En regardant le documentaire sur Bernard Geoffrion à RDS, plein de souvenirs me sont revenus en tête.
Comme tous les gens de mon âge, j’ai vu jouer Boom-Boom en noir et blanc, puis en couleurs chez les Rangers. En zone ennemie, il était quasiment aussi dangereux que Maurice Richard, le héros de son enfance. «Je possédais un très bon lancer, mais je n’aurais jamais connu une telle carrière si je n’avais pas joué avec Jean Béliveau, m’a-t-il souvent répété. Le Grand Jean savait réellement quoi faire avec une rondelle. T’avais juste à te placer au bon endroit et tu étais certain qu’il te l’enverrait sur le tape (ruban gommé)».
J’ai aussi vu Geoffrion faire le comique dans les pubs de Miller Lite avec Billy Martin, Dick Williams et d’autres grands noms du sport. Comme il avait le sens du spectacle, c’était pour lui un jeu d’enfant que de tourner ces commerciaux.
Le Boomer se défendait également assez bien comme chanteur. Il a même tourné un 45 tours, mais ça s’est arrêté là. Chanter sous la douche et en faire une carrière sont deux choses fort différentes. Mon ami Jacques B. Côté pourrait vous en parler longtemps…
Un dur coup
Geoffrion était un bon joueur d’équipe, mais il avait deux personnalités dans le vestiaire. «Il était «tout feu tout flamme» quand il vivait une heureuse période et il faisait la moue lorsqu’il traversait une léthargie», se souvient Gilles Tremblay.
Il a encaissé un dur coup le jour où ses coéquipiers lui ont préféré Jean Béliveau comme capitaine suite au départ de Doug Harvey pour New York (1961). Il n’en voulait pas à son ami Jean, mais il croyait que cet honneur lui revenait de plein droit après une dizaine d’années avec le Bleu Blanc Rouge. En bout de ligne, le vote a penché en faveur du Gros Bill.

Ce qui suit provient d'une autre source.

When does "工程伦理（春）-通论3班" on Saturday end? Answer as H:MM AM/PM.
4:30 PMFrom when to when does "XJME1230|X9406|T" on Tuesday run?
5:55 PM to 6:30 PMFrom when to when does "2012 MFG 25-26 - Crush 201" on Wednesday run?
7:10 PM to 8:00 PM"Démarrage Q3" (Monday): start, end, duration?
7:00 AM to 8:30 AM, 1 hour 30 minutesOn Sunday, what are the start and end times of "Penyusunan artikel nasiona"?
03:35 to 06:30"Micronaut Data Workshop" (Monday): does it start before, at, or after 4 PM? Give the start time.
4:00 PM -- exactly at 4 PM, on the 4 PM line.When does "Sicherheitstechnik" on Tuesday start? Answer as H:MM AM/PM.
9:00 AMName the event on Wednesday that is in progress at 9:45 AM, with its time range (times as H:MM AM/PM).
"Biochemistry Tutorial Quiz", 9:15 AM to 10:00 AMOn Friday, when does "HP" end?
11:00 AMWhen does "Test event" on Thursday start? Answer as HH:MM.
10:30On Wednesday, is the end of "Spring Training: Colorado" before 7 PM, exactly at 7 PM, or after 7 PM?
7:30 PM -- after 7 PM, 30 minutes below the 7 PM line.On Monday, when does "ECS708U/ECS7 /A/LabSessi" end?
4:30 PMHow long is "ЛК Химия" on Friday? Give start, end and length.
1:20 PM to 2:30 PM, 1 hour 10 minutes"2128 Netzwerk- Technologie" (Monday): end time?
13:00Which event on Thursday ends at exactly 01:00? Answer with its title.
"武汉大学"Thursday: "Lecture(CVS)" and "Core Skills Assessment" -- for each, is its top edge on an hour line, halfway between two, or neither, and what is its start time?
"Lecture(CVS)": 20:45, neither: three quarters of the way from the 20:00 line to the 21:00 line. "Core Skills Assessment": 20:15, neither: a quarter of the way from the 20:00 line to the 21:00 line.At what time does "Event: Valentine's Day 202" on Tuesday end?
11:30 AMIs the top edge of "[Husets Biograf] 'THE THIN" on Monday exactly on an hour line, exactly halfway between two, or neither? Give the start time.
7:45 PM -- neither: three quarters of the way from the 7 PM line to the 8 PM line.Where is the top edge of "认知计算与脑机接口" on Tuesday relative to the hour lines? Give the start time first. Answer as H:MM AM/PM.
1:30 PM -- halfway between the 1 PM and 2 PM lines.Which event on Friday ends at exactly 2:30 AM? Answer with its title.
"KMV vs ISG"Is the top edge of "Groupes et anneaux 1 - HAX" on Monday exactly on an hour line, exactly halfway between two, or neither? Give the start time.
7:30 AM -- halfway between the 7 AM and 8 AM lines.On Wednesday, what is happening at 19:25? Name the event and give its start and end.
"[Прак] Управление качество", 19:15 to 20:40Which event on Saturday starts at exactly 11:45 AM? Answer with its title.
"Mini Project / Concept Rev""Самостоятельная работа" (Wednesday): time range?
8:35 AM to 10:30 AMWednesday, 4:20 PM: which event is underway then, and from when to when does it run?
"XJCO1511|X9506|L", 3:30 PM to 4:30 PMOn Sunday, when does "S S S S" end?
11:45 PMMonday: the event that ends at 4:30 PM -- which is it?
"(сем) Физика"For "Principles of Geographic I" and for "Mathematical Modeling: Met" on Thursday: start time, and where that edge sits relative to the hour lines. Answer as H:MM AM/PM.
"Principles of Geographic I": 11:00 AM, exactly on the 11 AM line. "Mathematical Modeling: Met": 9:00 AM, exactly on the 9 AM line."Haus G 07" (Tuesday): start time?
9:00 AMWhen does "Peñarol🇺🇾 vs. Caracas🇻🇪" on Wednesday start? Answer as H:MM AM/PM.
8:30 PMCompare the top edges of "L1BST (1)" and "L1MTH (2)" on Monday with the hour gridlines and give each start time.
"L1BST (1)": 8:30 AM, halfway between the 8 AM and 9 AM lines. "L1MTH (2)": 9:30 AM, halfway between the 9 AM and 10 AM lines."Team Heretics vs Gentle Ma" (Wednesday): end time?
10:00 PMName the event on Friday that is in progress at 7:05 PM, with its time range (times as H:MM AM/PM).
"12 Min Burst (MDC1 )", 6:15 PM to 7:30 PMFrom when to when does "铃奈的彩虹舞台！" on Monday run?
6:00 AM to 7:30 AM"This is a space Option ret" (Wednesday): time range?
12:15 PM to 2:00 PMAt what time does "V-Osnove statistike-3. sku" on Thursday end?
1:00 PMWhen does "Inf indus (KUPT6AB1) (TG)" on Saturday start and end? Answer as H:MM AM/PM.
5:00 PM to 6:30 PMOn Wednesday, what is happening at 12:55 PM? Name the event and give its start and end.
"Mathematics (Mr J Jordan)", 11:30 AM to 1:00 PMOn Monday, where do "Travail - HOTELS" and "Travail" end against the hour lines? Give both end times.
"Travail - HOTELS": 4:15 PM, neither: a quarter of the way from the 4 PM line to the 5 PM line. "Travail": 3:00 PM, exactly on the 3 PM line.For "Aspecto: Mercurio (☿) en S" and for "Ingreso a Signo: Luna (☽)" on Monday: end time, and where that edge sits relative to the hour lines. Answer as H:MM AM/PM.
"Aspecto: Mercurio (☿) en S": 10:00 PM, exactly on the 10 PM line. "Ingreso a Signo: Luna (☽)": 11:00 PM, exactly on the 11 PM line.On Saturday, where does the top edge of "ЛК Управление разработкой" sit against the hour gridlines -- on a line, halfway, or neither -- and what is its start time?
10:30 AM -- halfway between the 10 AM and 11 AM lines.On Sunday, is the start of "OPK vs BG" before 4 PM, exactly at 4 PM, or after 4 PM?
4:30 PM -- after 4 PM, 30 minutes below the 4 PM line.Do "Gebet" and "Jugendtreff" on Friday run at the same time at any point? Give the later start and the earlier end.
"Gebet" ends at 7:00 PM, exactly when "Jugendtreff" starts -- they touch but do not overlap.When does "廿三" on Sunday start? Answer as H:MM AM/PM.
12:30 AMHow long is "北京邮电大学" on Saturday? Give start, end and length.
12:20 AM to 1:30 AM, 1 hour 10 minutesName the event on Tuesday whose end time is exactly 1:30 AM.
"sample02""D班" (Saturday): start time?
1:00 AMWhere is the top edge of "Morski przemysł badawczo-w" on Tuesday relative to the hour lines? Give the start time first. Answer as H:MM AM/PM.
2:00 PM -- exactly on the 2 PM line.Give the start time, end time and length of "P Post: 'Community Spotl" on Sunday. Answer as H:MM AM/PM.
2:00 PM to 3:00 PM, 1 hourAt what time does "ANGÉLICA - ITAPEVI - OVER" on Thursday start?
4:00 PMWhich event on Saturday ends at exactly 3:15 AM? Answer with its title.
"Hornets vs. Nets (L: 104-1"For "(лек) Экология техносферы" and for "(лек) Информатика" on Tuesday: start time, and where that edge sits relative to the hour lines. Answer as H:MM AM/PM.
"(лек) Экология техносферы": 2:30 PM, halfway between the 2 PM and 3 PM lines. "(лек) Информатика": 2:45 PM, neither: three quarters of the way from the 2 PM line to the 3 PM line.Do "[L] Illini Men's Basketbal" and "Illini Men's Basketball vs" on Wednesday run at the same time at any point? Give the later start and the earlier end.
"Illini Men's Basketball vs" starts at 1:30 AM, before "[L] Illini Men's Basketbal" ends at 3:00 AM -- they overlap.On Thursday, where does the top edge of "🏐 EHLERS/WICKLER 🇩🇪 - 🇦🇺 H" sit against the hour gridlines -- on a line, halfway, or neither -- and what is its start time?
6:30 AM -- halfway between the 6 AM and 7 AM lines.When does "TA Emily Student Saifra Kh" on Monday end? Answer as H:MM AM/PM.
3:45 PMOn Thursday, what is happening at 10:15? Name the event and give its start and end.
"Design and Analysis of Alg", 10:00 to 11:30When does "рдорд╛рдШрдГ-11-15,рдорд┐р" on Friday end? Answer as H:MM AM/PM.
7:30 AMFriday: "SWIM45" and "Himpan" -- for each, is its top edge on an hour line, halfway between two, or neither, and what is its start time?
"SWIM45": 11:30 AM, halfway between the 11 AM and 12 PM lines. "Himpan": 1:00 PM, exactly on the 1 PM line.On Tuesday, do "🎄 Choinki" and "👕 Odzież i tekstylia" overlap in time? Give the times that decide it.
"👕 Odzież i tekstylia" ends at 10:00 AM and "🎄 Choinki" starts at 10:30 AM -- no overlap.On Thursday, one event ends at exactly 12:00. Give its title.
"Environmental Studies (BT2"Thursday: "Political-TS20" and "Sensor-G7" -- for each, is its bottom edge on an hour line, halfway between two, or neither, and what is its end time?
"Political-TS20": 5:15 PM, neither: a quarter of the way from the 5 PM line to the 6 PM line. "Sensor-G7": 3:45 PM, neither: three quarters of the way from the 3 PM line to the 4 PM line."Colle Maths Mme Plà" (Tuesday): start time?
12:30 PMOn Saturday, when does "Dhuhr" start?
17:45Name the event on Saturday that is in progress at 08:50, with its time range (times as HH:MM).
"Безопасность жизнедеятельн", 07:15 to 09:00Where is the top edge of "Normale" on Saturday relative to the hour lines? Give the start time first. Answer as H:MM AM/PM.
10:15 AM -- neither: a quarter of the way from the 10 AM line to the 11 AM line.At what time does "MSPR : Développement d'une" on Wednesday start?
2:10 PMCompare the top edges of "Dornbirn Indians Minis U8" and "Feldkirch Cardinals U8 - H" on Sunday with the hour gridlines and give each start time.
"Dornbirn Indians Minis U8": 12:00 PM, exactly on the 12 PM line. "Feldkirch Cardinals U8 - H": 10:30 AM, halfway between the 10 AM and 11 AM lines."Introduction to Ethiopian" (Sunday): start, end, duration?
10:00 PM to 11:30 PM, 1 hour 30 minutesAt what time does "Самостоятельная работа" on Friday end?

Peu de gens s’en souviennent, mais Geoffrion a été entraîneur des As de Québec pendant deux ans. Parmi ses protégés, il y avait Doug Harvey et Gump Worsley. Semble-t-il que Frank Selke lui avait fait la promesse de diriger le Canadien après avoir fait ses classes dans la Vieille capitale, mais ça ne s’est pas produit. Frustré, le Boomer a choisi d’effectuer un retour au jeu avec les Rangers et il s’est plutôt bien défendu après une absence prolongée.
Quelques années plus tard, il est devenu le premier entraîneur des Flames d’Atlanta. Il a travaillé fort pour populariser le hockey en Georgie, mais c’était une mission quasi impossible dans une région où le football, le baseball et le basketball avaient le haut du pavé.
En 1979, Irving Grundman, nouveau patron du Canadien, a décidé de faire appel à Geoffrion pour chausser les grands souliers de Scotty Bowman. Ken Dryden venait d’annoncer sa retraite, Jacques Lemaire prenait le chemin de la Suisse et Yvan Cournoyer était sur le point d’abandonner à cause d’un mal de dos chronique. Ce n’était plus la formidable équipe qui venait de se taper quatre conquêtes d’affilée.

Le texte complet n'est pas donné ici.